Selon la plaignante, l’agression aurait eu lieu très vite après son entrée dans la chambre : des gifles au visage, aux bras, aux seins et des coups de poing dans le ventre, une fellation et une sodomie imposées de force, de nouveaux coups, un nouveau viol. « Il m’a traînée par les cheveux dans toute la chambre pour m’amener dans la baignoire de la salle de bains pour m’uriner dessus », avait-elle déclaré dans sa plainte, affirmant n’être finalement parvenue à s’enfuir qu’au petit matin.
« Faux », proteste Tariq Ramadan, qui assure que la rencontre n’a duré qu’une demi-heure. Lors de la confrontation, le prédicateur a nié farouchement tout viol et même tout acte sexuel, reconnaissant un simple flirt. La plaignante a cependant donné de multiples détails, décrivant notamment une petite cicatrice à l’aine, dont M. Ramadan a reconnu être doté. A l’issue de cet échange tendu, l’islamologue a refusé de signer le procès-verbal.
Image écornée
L’affaire, qui met en cause cette figure centrale de l’islam européen, s’annonce donc difficile. Certes, de multiples témoignages publiés sur Internet ou rapportés par la presse ont peu à peu dressé le portrait d’un homme multipliant les relations féminines, à mille lieues de celui qui mettait sans cesse en garde les musulmans contre les rapports sexuels hors mariage, en leur rappelant que c’est « devant Dieu qu’il nous est donné la possibilité de vivre une relation avec une femme ». Mais le petit-fils du fondateur des Frères musulmans a toujours dénoncé une « campagne de calomnie ». D’abord soutenu par bon nombre de ses fidèles, l’islamologue a vu son aura fissurée par la multiplication des témoignages.
En Suisse, les journaux ont ainsi rapporté les récits d’anciennes élèves des deux collèges suisses où Tariq Ramadan avait enseigné. Ces jeunes femmes affirmaient que, alors qu’elles étaient âgées de 16 à 18 ans, et donc mineures, ils les avaient séduites et convaincues d’avoir des relations sexuelles avec lui.

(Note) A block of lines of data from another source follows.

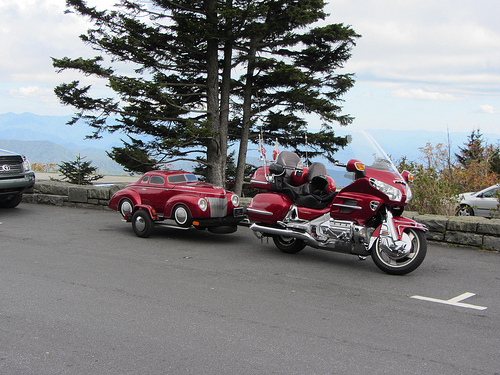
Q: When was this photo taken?
A: During the daytime.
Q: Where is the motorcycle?
A: In a parking spot.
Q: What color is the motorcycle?
A: Red.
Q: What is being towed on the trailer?
A: A little car.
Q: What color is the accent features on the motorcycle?
A: Chrome.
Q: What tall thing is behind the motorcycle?
A: A tree.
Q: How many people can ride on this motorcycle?
A: Two.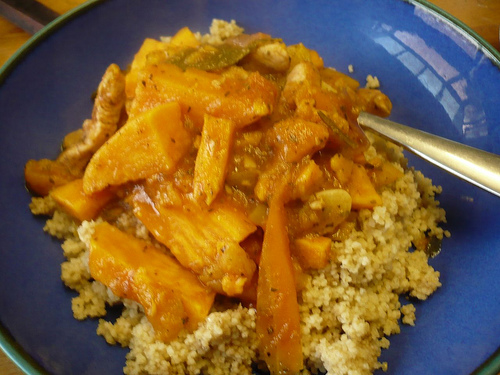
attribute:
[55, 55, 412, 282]
vegetable — orange 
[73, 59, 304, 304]
chicken — sauce covered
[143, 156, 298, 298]
meat — white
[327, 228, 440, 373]
grain — beige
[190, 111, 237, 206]
chicken — sauce covered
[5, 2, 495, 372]
plate — blue, round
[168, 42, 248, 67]
vetetable — green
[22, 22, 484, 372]
plate — blue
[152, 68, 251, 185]
piece chicken — sauced covered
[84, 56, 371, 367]
meat — white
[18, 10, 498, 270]
plate — blue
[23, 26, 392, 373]
vegetable dish — orange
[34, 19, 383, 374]
meat — orange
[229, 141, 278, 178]
sauce —  orange 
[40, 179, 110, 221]
chicken — sauced covered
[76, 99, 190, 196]
chicken — sauce covered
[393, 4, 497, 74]
trim — aqua colored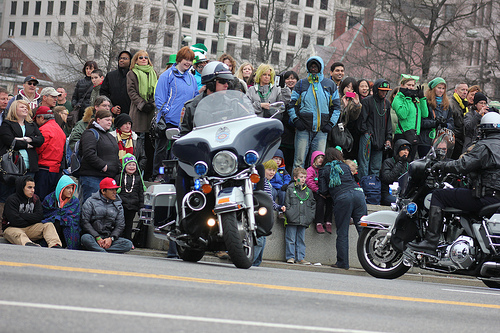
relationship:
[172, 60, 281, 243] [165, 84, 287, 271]
man rides motorcycle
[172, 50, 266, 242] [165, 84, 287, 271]
man on motorcycle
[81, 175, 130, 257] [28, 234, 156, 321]
man sitting on road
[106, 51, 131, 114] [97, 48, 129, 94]
man wearing black coat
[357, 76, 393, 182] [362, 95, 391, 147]
man wearing sweatshirt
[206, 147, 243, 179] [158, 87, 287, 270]
headlight on motorbike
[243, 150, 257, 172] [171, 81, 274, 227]
headlights on motorcycle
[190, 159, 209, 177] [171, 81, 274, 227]
light on motorcycle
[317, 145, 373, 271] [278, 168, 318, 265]
woman taking care of boy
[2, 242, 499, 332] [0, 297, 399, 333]
pavement has line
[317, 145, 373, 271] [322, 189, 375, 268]
woman wearing pants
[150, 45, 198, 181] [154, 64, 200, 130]
woman wearing coat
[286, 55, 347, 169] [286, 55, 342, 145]
man wearing coat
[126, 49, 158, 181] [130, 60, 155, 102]
woman wearing a green scarf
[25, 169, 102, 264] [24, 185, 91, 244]
man with blanket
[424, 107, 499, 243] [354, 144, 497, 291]
police officer on motorbike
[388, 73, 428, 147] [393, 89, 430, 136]
girl wearing coat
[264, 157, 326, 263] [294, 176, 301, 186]
boy wearing paint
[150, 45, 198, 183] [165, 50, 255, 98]
woman wearing a scarf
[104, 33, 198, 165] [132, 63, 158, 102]
woman wearing a green scarf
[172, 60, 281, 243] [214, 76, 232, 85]
man wearing sunglasses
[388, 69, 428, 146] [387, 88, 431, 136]
girl wearing a green coat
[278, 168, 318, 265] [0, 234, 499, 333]
boy on road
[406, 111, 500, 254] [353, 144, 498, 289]
police officer on a motorbike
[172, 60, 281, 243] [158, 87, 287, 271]
man on a motorbike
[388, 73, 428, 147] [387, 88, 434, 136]
girl in a green coat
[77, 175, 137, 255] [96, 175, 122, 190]
man in a cap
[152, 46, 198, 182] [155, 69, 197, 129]
boy wearing coat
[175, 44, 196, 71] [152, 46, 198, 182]
head on boy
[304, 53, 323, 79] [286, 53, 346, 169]
hood on man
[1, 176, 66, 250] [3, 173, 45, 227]
man wearing sweatshirt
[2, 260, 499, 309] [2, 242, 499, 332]
line on pavement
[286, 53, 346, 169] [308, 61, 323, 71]
man wearing glasses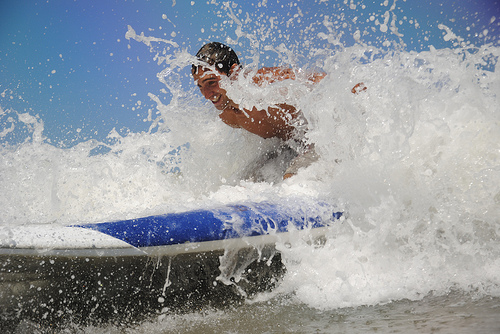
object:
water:
[3, 14, 498, 330]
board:
[1, 198, 344, 249]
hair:
[192, 41, 243, 74]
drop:
[109, 53, 113, 56]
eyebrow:
[202, 77, 217, 83]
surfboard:
[0, 196, 345, 249]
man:
[189, 41, 367, 182]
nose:
[205, 87, 214, 98]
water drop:
[51, 70, 57, 74]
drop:
[124, 24, 142, 42]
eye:
[208, 81, 216, 86]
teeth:
[212, 95, 221, 102]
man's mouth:
[210, 94, 222, 105]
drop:
[92, 42, 96, 45]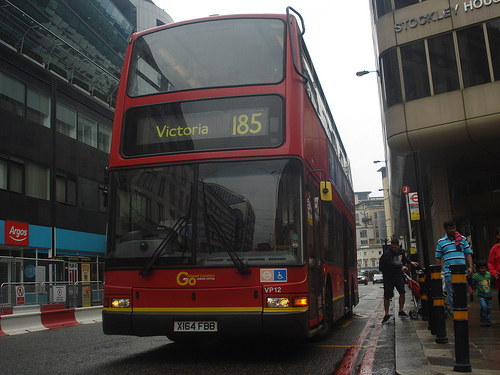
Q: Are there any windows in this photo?
A: Yes, there is a window.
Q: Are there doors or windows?
A: Yes, there is a window.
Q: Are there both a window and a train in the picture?
A: No, there is a window but no trains.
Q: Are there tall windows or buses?
A: Yes, there is a tall window.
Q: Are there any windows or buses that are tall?
A: Yes, the window is tall.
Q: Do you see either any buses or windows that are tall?
A: Yes, the window is tall.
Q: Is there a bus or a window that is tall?
A: Yes, the window is tall.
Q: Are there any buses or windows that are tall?
A: Yes, the window is tall.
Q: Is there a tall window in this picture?
A: Yes, there is a tall window.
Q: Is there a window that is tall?
A: Yes, there is a window that is tall.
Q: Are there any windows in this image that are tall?
A: Yes, there is a window that is tall.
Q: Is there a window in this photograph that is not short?
A: Yes, there is a tall window.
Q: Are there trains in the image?
A: No, there are no trains.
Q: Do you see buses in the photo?
A: Yes, there is a bus.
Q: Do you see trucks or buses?
A: Yes, there is a bus.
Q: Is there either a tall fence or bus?
A: Yes, there is a tall bus.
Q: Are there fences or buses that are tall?
A: Yes, the bus is tall.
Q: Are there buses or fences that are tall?
A: Yes, the bus is tall.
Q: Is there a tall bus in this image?
A: Yes, there is a tall bus.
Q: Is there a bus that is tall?
A: Yes, there is a bus that is tall.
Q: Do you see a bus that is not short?
A: Yes, there is a tall bus.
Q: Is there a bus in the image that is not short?
A: Yes, there is a tall bus.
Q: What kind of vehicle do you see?
A: The vehicle is a bus.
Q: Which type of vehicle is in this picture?
A: The vehicle is a bus.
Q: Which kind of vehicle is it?
A: The vehicle is a bus.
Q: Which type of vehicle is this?
A: This is a bus.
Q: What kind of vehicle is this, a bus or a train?
A: This is a bus.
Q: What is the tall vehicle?
A: The vehicle is a bus.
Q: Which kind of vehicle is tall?
A: The vehicle is a bus.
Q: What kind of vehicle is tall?
A: The vehicle is a bus.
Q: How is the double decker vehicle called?
A: The vehicle is a bus.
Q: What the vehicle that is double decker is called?
A: The vehicle is a bus.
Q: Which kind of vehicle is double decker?
A: The vehicle is a bus.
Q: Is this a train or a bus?
A: This is a bus.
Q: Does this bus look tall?
A: Yes, the bus is tall.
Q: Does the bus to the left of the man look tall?
A: Yes, the bus is tall.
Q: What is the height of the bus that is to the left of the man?
A: The bus is tall.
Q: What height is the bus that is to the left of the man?
A: The bus is tall.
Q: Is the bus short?
A: No, the bus is tall.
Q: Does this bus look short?
A: No, the bus is tall.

Même si la plupart de ces affaires sont prescrites ou si aucune autre femme n’a porté plainte, hormis Henda Ayari et « Christelle », ces témoignages ont d’abord pétrifié les autorités musulmanes. Et peu à peu brisé sa réputation.

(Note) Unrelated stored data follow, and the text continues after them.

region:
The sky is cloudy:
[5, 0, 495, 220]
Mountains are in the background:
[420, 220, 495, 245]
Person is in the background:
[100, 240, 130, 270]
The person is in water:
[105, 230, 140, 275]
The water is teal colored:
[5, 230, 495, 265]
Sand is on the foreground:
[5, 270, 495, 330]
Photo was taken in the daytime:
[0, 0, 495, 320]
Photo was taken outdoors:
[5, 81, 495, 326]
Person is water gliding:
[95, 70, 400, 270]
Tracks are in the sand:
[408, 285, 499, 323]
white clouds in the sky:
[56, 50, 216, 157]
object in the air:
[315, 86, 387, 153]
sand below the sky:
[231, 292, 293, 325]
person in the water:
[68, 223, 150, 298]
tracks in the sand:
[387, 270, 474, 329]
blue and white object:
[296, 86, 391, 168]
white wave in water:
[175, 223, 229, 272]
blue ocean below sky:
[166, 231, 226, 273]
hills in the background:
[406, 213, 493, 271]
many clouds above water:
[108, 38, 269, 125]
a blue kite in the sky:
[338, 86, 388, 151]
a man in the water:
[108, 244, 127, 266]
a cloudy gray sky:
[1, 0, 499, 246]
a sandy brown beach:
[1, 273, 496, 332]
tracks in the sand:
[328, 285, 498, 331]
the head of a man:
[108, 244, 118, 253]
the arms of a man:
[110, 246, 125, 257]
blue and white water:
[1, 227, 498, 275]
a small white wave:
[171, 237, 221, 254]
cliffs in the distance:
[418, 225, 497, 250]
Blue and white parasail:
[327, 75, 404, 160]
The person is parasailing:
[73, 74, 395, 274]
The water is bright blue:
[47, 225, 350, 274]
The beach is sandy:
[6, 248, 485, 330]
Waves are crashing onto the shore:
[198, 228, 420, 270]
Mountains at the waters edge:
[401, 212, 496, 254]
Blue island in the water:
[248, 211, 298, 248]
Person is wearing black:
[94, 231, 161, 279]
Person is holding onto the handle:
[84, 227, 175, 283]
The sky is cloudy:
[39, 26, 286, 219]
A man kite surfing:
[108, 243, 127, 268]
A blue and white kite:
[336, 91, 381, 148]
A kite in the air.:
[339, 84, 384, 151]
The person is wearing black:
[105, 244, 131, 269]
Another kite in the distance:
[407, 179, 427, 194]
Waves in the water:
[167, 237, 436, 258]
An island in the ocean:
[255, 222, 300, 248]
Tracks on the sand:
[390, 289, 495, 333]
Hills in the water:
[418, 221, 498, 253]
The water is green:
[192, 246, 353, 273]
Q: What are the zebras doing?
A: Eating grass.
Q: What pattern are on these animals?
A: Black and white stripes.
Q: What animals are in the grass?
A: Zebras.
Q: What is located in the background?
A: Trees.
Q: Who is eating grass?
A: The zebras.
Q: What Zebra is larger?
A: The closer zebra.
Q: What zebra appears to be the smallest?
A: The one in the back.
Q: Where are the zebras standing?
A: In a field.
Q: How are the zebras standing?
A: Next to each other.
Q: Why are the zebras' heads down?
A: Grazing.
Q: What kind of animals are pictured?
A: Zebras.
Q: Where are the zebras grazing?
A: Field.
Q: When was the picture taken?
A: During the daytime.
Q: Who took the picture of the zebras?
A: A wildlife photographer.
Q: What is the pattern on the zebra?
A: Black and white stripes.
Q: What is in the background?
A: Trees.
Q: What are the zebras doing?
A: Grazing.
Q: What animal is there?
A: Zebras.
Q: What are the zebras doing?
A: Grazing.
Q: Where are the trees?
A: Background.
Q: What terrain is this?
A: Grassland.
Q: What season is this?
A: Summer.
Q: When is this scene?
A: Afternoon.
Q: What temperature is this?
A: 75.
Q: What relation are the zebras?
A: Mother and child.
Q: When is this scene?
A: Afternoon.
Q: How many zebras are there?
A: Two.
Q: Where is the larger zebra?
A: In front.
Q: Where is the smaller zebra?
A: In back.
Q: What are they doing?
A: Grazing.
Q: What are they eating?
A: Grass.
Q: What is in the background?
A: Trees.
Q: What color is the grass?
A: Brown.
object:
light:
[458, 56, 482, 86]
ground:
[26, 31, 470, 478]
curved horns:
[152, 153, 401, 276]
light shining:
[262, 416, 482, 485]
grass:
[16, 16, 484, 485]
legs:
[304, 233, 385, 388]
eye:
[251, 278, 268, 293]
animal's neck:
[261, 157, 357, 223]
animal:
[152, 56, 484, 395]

Le 7 novembre 2017, l’université d’Oxford a décidé « d’un commun accord » avec Tariq Ramadan la mise en congé immédiate de ce dernier du poste de professeur d’études islamiques contemporaines qu’il occupe dans un de ses collèges. Ces derniers jours, c’est le Qatar, qui finance la chaire de théologie – elle porte le nom de Sa Majesté Hamad Ben Khalifa Al-Thani, émir du Qatar de 1995 à 2013 – occupée jusque-là par M. Ramadan, qui a laissé entendre que celui-ci n’était plus le bienvenu dans l’émirat.